First, I would like to mention again that (unless you’ve changed things since your previous attempt) you’re running this on very old hardware. Things cannot be expected to work perfectly on a system that does not provide the basics that the underlying OS (Centos 7) expects to find. (ACPI, EFI, …)

Beyond that, some of the issues you’re experiencing are leading me to think you may have another issue - the state of your disks.
Corruption of the main database shortly after install makes me think that things aren’t being written properly.

This is a pretty young NAS project built by a small team of developers, manual intervention can be required at times, as not all possible conditions have been caught and managed by the UI.

I would like to see the results of the latest S.M.A.R.T tests, assuming any have been performed, grab this with:

for disk in $(realpath /dev/disk/by-id/*|sort|uniq|grep -vP '\d$'); do smartctl -a $disk > smartlog_$(basename $disk).log; done

and then submit the smartlog_.log files.

If smart tests haven’t been formed, run a quick self test on each first with:

 for disk in $(realpath /dev/disk/by-id/*|sort|uniq|grep -vP '\d$'); do smartctl -t short $disk; done

before running and wait about 1/2 an hour before running the previous command.

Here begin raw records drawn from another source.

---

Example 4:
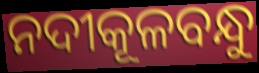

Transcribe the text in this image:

ନଦୀକୂଳବନ୍ଧୁ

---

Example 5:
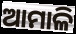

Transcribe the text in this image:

ଆମାଳି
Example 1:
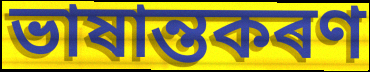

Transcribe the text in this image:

ভাষান্তকৰণ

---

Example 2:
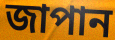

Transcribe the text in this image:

জাপান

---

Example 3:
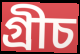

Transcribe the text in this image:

গ্ৰীচ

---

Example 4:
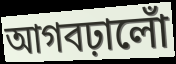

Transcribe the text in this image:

আগবঢ়ালোঁ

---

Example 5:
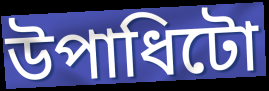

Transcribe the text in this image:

উপাধিটো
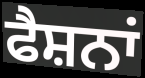
ਫੈਸ਼ਨਾਂ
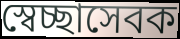
স্বেচ্ছাসেবক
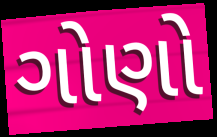
ગોણો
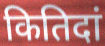
कितिदां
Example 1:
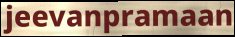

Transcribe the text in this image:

jeevanpramaan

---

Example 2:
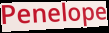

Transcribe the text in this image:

Penelope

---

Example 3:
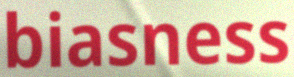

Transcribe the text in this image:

biasness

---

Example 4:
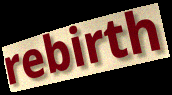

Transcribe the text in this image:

rebirth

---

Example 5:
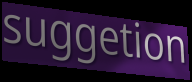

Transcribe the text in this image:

suggetion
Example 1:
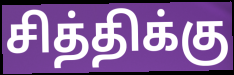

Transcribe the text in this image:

சித்திக்கு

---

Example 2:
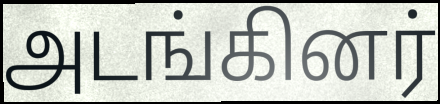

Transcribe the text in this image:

அடங்கினர்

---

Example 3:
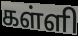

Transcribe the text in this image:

கள்ளி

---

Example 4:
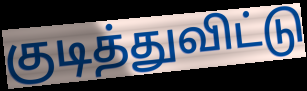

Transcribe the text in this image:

குடித்துவிட்டு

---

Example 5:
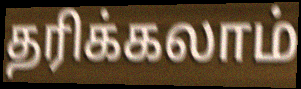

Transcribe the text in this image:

தரிக்கலாம்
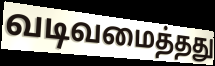
வடிவமைத்தது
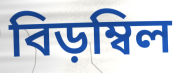
বিড়ম্বিল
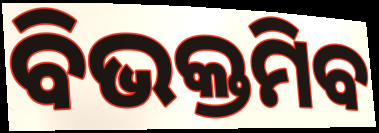
ବିଭକ୍ତମିବ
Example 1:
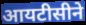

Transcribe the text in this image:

आयटीसीने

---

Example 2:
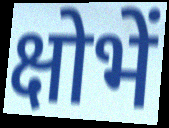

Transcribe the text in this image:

क्षोभें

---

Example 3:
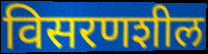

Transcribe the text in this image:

विसरणशील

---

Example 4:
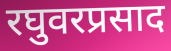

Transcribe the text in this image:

रघुवरप्रसाद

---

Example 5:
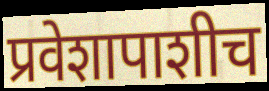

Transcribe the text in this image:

प्रवेशापाशीच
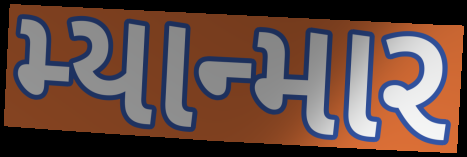
મ્યાન્માર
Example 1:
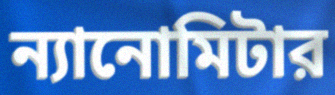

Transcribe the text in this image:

ন্যানোমিটার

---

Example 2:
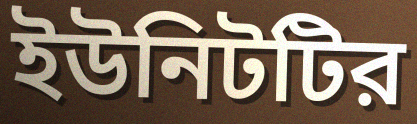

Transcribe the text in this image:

ইউনিটটির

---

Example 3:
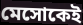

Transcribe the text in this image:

মেসোকেই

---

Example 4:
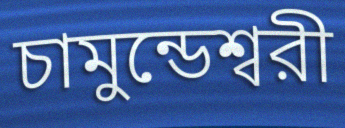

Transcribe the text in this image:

চামুন্ডেশ্বরী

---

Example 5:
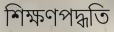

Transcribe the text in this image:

শিক্ষণপদ্ধতি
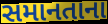
સમાનતાના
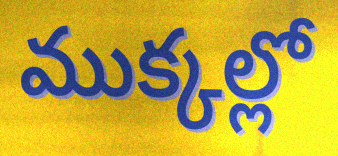
ముక్కల్లో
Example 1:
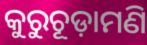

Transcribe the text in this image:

କୁରୁଚୂଡ଼ାମଣି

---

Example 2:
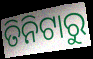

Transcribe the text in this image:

ତିନିଟାରୁ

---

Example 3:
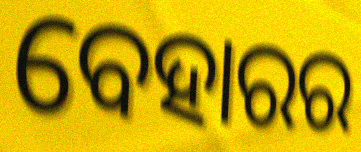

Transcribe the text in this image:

ବେହାରର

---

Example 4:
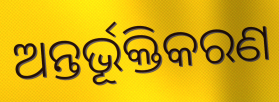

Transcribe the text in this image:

ଅନ୍ତର୍ଭୂକ୍ତିକରଣ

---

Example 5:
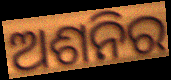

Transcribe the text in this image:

ଅଶନିର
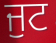
ਜੁਟ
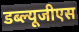
डब्ल्यूजीएस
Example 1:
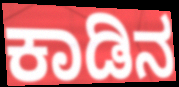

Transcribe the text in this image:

ಕಾಡಿನ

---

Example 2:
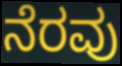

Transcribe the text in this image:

ನೆರವು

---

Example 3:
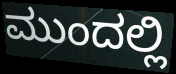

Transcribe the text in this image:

ಮುಂದಲ್ಲಿ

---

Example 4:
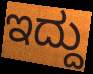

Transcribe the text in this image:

ಇದ್ದು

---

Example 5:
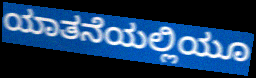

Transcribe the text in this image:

ಯಾತನೆಯಲ್ಲಿಯೂ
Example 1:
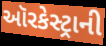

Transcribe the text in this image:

ઑરકેસ્ટ્રાની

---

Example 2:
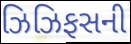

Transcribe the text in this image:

ઝિઝિફસની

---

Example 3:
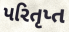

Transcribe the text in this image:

પરિતૃપ્ત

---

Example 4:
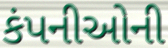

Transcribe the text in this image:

કંપનીઓની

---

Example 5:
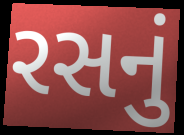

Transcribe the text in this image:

રસનું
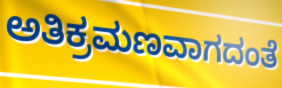
ಅತಿಕ್ರಮಣವಾಗದಂತೆ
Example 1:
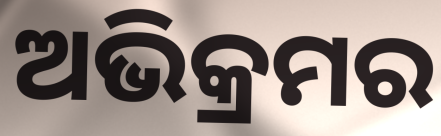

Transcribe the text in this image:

ଅଭିକ୍ରମର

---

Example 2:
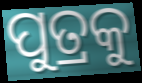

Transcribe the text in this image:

ପୁତ୍ରକୁ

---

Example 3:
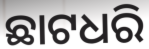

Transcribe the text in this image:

ଛାଟଧରି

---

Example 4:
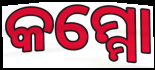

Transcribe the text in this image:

କମ୍ମୋ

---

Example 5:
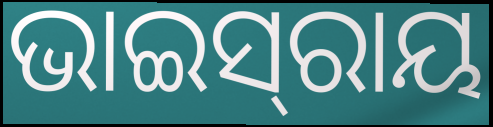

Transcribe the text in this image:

ଭାଇସ୍‍ରାୟ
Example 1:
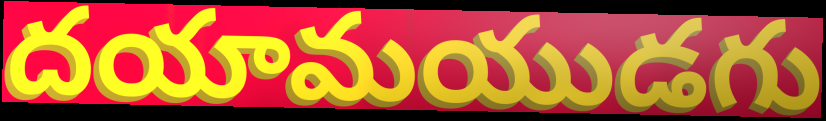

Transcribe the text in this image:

దయామయుడగు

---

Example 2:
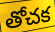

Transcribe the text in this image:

తోచక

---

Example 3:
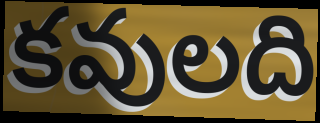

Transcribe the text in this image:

కవులది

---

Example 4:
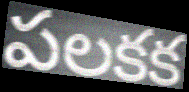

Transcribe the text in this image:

పలకక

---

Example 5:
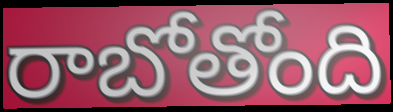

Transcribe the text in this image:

రాబోతోంది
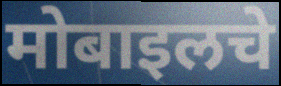
मोबाइलचे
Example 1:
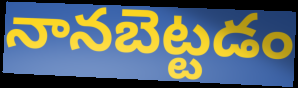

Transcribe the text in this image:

నానబెట్టడం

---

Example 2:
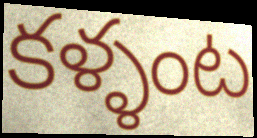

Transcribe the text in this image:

కళ్ళంట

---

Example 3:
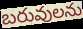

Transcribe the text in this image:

బరువులను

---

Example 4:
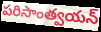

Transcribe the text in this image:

పరిసాంత్వయన్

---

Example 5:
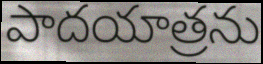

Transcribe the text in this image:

పాదయాత్రను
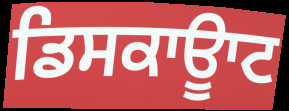
ਡਿਸਕਾਊਾਟ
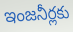
ఇంజనీర్లకు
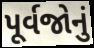
પૂર્વજોનું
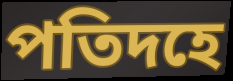
পতিদহে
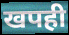
खपही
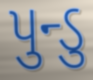
પુન્ડુ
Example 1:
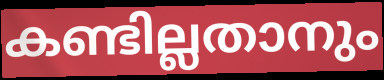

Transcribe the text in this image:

കണ്ടില്ലതാനും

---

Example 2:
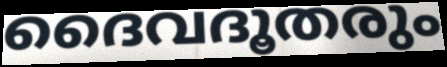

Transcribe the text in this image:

ദൈവദൂതരും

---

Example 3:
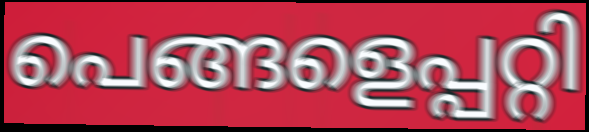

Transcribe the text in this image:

പെങ്ങളെപ്പറ്റി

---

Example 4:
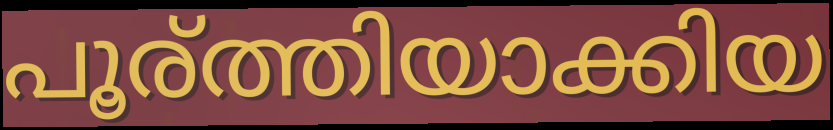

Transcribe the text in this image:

പൂര്ത്തിയാക്കിയ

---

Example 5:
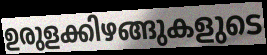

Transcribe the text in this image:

ഉരുളക്കിഴങ്ങുകളുടെ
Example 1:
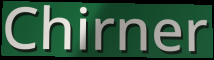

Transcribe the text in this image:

Chirner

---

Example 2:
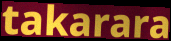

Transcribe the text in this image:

takarara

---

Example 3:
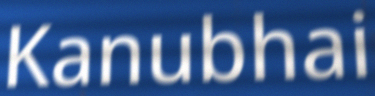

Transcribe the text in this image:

Kanubhai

Further, the btrfs stats of each of your BTRFS filesystems. This command will likely take a while to do, as it’s scrubbing the filesystems first (as I assume at this point that you haven’t setup a scheduled scrub)

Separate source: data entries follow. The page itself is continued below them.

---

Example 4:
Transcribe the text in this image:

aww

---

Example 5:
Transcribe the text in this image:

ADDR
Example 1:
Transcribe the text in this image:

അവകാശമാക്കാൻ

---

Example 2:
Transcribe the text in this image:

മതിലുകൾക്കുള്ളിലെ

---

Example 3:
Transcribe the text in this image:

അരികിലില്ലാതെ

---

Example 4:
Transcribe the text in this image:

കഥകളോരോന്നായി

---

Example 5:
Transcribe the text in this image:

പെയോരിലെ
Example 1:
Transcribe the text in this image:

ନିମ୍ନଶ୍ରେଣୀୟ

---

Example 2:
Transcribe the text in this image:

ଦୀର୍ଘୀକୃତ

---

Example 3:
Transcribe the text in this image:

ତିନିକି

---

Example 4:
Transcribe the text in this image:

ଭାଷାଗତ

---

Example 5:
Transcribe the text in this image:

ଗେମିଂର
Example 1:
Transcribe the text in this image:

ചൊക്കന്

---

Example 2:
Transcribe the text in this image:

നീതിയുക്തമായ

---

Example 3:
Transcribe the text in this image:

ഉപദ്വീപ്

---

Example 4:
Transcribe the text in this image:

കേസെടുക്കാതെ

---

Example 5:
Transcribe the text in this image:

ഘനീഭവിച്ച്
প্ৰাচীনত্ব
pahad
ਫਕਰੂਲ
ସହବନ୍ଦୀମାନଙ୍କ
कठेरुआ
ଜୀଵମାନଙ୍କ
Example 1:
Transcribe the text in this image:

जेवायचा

for fs in $(mount|grep btrfs|grep "subvol=/)"|awk '{print $3}'); do btrfs scrub start -B $fs; btrfs dev stats $fs > stats_$(basename $fs).log; done

And then submit the stats_.log files

I’d break these down for you for future reference, but apparently you’d be damned.

You have members of the community trying to help you despite a pretty lousy attitude towards the project and the developers. Honestly, it kind of saps the will to help a little bit.

I can understand your frustrations, I had some of my own at the start (and as I’m sure @phillxnet remembers, I began with a similarly entitled attitude). I can tell you from experience the negative comments are not helping you.

I’m willing to continue providing help from my own expertise (Linux systems engineer by trade, Rockstor user for >1 year) where possible, but only if you’re willing to help yourself by providing the info required, and stop with the negative commentary.